▶ [EXCERPTED DATA]
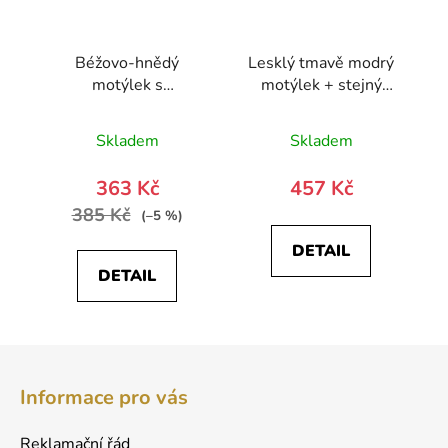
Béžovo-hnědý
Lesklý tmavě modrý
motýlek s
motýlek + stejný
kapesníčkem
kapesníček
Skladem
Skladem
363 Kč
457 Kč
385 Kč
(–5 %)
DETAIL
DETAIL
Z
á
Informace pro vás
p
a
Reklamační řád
--
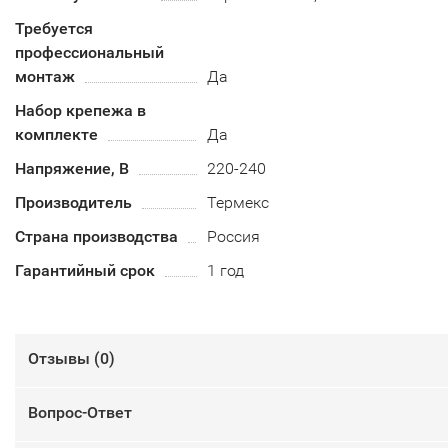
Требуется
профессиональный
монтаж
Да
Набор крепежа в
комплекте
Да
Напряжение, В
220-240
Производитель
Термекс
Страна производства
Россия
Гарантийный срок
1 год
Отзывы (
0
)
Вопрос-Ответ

▶ [WHAT THE TASK REQUIRES] What you give back should be exactly the lines of the data above from the line with "Производитель" through the line with "Вопрос-Ответ", both of those included, and nothing more.

▶ [THE ANSWER]
Производитель
Термекс
Страна производства
Россия
Гарантийный срок
1 год
Отзывы (
0
)
Вопрос-Ответ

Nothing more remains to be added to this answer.